Ausgabe 06/2022
Es braucht mehr Plätze
Putins Angriffskrieg auf die Ukraine treibt Millionen Menschen in die Flucht. Nach Deutschland kamen bis August 967.546 Flüchtlinge aus der Ukraine. Neben Alten und Kindern sehr viele Menschen im arbeitsfähigen Alter – etwa 56 Prozent haben ein Durchschnittsalter von 38 Jahren. Diese sollen möglichst schnell in den deutschen Arbeitsmarkt integriert werden. Die Bundesregierung versprach ein unbürokratisches Handeln und aktivierte die EU-Massenzustrom-Richtlinie. Dadurch bekommen ukrainische Flücht linge ein sofortiges Aufenthaltsrecht für bis zu drei Jahre – und eine Arbeitserlaubnis, Zugang zur Grundsicherung und Krankenversicherung. Sie können Kontos ohne Schufa-Nachweis eröffnen, um Gehalt zu empfangen und Miete zu überweisen.
Wer nicht sofort Arbeit fand, erhielt zuerst Leistungen vom Sozialamt nach dem Asylbewerberleistungsgesetz. Seit 1.Juni ist das Jobcenter die Anlaufstelle der Geflüchteten. Es ist für die Vermittlung von Sprachkursen, Fortbildungen oder freien Stellen sowie für die Anerkennung ausländischer Abschlüsse zuständig und bietet Unterstützung, damit Anspruchsberechtigte die ihnen zustehenden Leistungen erhalten.
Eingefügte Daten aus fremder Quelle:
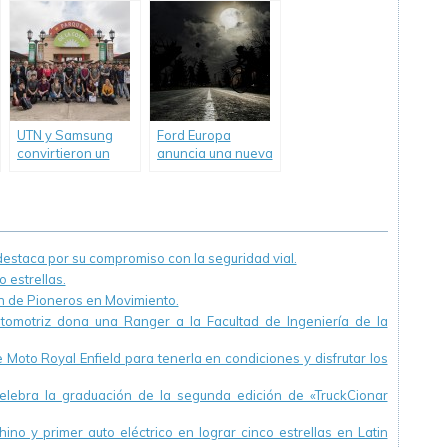
inicio de las
hasta el 16 de
vacaciones de
agosto
invierno en
Argentina
UTN y Samsung
Ford Europa
convirtieron un
anuncia una nueva
parque de
tecnología que
diversiones en un
detecta peatones
laboratorio al aire
en la oscuridad.
libre
staca por su compromiso con la seguridad vial.
 estrellas.
ón de Pioneros en Movimiento.
utomotriz dona una Ranger a la Facultad de Ingeniería de la
Moto Royal Enfield para tenerla en condiciones y disfrutar los
ebra la graduación de la segunda edición de «TruckCionar
ino y primer auto eléctrico en lograr cinco estrellas en Latin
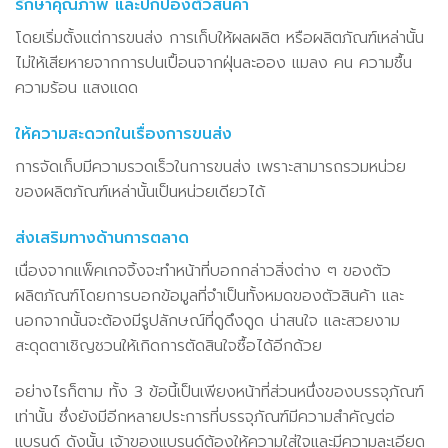
รักษาคุณภาพ และปกป้องตัวสินค้า
โดยเริ่มตั้งแต่การขนส่ง การเก็บให้ผลผลิต หรือผลิตภัณฑ์เหล่านั้น
ไม่ให้เสียหายจากการปนเปื้อนจากฝุ่นละออง แมลง คน ความชื้น
ความร้อน แสงแดด
ให้ความสะดวกในเรื่องการขนส่ง
การจัดเก็บมีความรวดเร็วในการขนส่ง เพราะสามารถรวมหน่วย
ของผลิตภัณฑ์เหล่านั้นเป็นหน่วยเดียวได้
ส่งเสริมทางด้านการตลาด
เนื่องจากแพ็คเกจจิ้งจะทำหน้าที่บอกกล่าวสิ่งต่าง ๆ ของตัว
ผลิตภัณฑ์โดยการบอกข้อมูลที่จำเป็นทั้งหมดของตัวสินค้า และ
นอกจากนั้นจะต้องมีรูปลักษณ์ที่ดูดึงดูด น่าสนใจ และสวยงาม
สะดุดตาเชิญชวนให้เกิดการตัดสินใจซื้อได้อีกด้วย
อย่างไรก็ตาม ทั้ง 3 ข้อนี้เป็นเพียงหน้าที่ส่วนหนึ่งของบรรจุภัณฑ์
เท่านั้น ซึ่งยังมีอีกหลายประการที่บรรจุภัณฑ์มีความสำคัญต่อ
แบรนด์ ดังนั้น เจ้าของแบรนด์ต้องให้ความใส่ใจและมีความละเอียด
Ohne Sprachkenntnisse geht nichts
„Trotz aller Hilfen – die größte Hürde ist die Sprache“, sagt Artjom Balin. Der 39-Jährige betreibt einen Friseursalon in Bamberg und kam als Kind aus der Ukraine nach Deutschland. Heute beobachtet er, wie zahlreiche gut ausgebildete Landsleute in Deutschland eintreffen – und trotz ihrer Fähigkeiten nicht arbeiten können. Ohne Sprachkenntnisse eine Arbeit zu finden, ist Glückssache und stark an die Kulanz des Arbeitgebers gebunden. Fehlende Deutschkenntnisse sind das Haupteinstellungshindernis.
Balin hat die 42-Jährige Friseurin Olesia Mizevych, die aus Kiew geflüchtet ist und jetzt Deutsch lernt, eingestellt. „Ich kann selbst bewerten, ob ich ihre Arbeit gut finde“, erklärt er. Ein in Deutschland anerkannter Abschluss sei ihm nicht wichtig. Sprachbarrieren gegenüber den Kunden überbrückt Balin für seine Angestellte. Dennoch kann er skeptische Arbeitgeber verstehen. „Wir brauchen eigentlich langfristige Mitarbeitende, aber die meisten Ukrainer*innen wissen nicht, ob sie in ihre Heimat zurückkehren“, sagt er.
Das – gepaart mit der Sprachbarriere – schreckt viele Arbeitgebende ab.Über 100.000 Einschreibungen bis August verzeichnete das Bundesamt für Migration und Flüchtlinge (bamf) bei den kostenlosen Sprachkursen, den sogenannten Integrationskursen. Die Plätze reichen nicht für alle, es gibt Wartelisten.
Fehlende Kinderbetreuung
Victoria Aleksejeva hat Germanistik und Anglistik studiert. Bevor sie im Mai ohne ihren Lebenspartner nach Regensburg geflohen ist, hat sie in Odessa als Sprachlehrerin gearbeitet. Jetzt gibt die Ukrainerin spendenbasierte Deutsch kurse für Geflüchtete. Lehrer*innen werden in Deutschland verzweifelt gesucht, auch für die Integrationskurse. Aktuell hat ihr das Jobcenter in Aussicht gestellt, dass sie einen dieser Kurse unterrichten könne. „Ich bin froh, dass ich durch meine Sprachkenntnisse hier eine gute Perspektive habe“, sagt die 43-Jährige.
Für den Großteil der Geflüchteten bleibt der Weg zu einem Arbeitsplatz jedoch beschwerlich. Da Männer wegen der Mobilmachung die Ukraine nicht verlassen dürfen, sind hauptsächlich Mütter mit ihren Kindern geflüchtet. Für diese Frauen fehlt es noch an ausreichenden Betreuungsmöglichkeiten, um ihnen Lern- und Arbeitszeit zu verschaffen. Nach Angaben der Bundesagentur für Arbeit sind derzeit über 200.000 Ukrainer*innen als arbeitslos und weit über 300.000 als arbeitssuchend gemeldet. Im Juni hatten 95.000 Ukrainer*innen eine sozialversicherungspflichtige Beschäftigung. Das waren immerhin 38.000 mehr als noch im Februar 2022.